Ok, so the first two points are handled by just using Diffuse Detail shader.
Not sure about “vertex lit” - do you want dynamic vertex lighting, or pre-baked vertex colors? If the vertex is pre-baked then bumpmapped terrain does not make much sense (there are no dynamic lights - so where the light direction should come from for bump mapping?)
Yes I mean you got it right, the idea is to have pre-baked vertex lighting values work with the Diffuse detail shader.
The second idea was to include a basic bump to the detail-texture.
So the pre-baked vertex values are not used for the bump but purely the illumination.
Is this any clearer? not sure how to phrase it in code-terms… my bad therefor.
But you see, you have contradicting stuff: you don’t want dynamic lighting on terrain (illumination is pre-baked), but you do want bump-mapping on the nearby parts.
Bump-mapping often does not make much sense if lighting is pre-computed. First, it needs some light direction to do the bumpmapping calculations (which you don’t have if lighting is precomputed); and then it’s a waste of processing power. If lighting is static, just do a simple detail texture that captures “the bumpyness” under your lighting conditions.
ok i think we can forget the bump…
or
what about letting dynamic lighting be counted-in as well as the vertex lighting?
and then we can let the dyn. lighting do the bump?
i mean otherwise just having the Diffuse Detail Shader be vertex-lit is already great!
Here it is: BakedLightingDetailTexture on Unify wiki.
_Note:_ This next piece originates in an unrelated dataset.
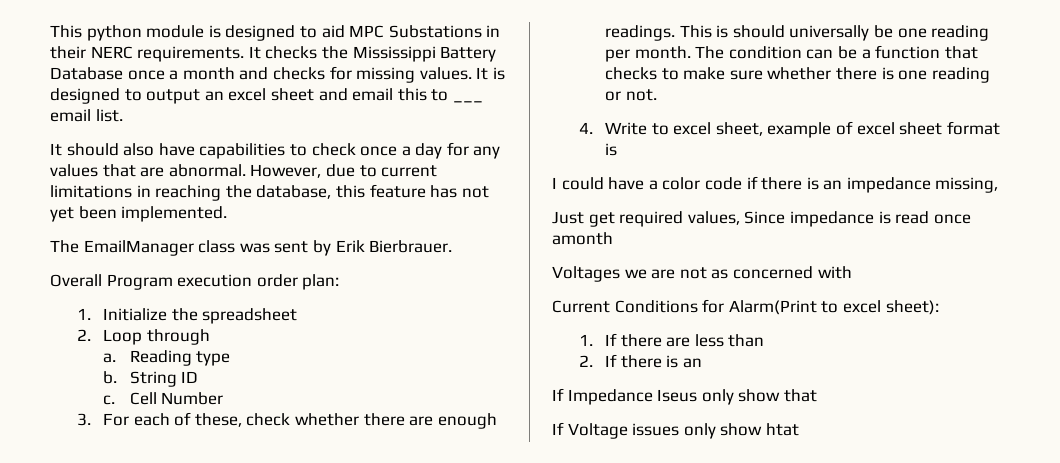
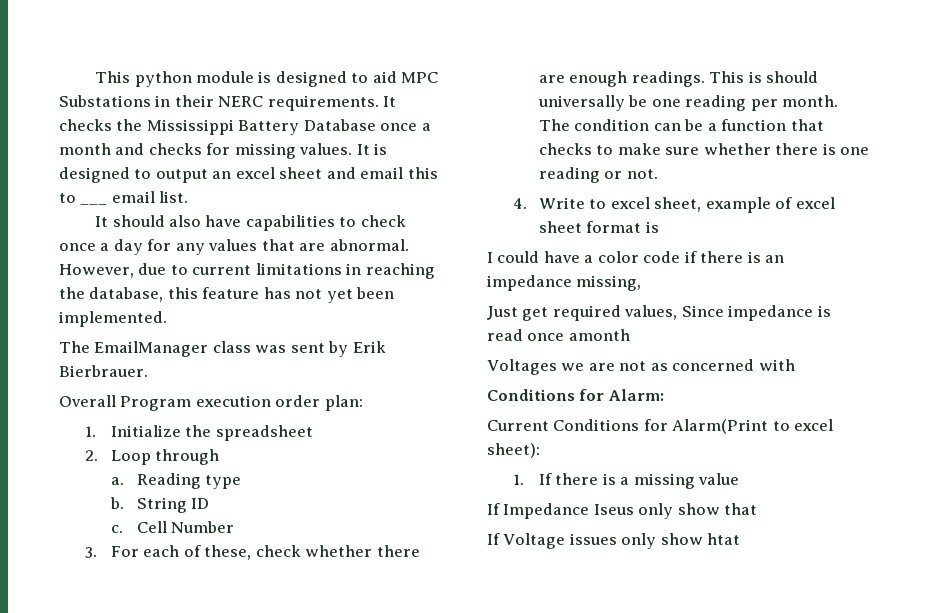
(852, 272) none -> [487,389,664,401] // Conditions for Alarm:
[666,334,765,347] [578,354,702,368] are less than // 2. If there is an -> [602,473,740,489] is a missing value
This is quite different from DiffuseDetail or other vertexlit-colored shaders - this one does not respond to lights at all; all illumination is just stored in vertex colors. As I understood, that is what you wanted, right? So the shader is really simple (and fast!).
WAW that’s great, applying it now, new scene up in a few minutes
Aras you RULE, thanks and best**
Is there a way to add a very basic way to adjust the general brightness (like incandescance in maya i’d say)?
I mean if making it affected by in-scene lighting is not too costly for the gpu, maybe that would even be better as a material for others to use?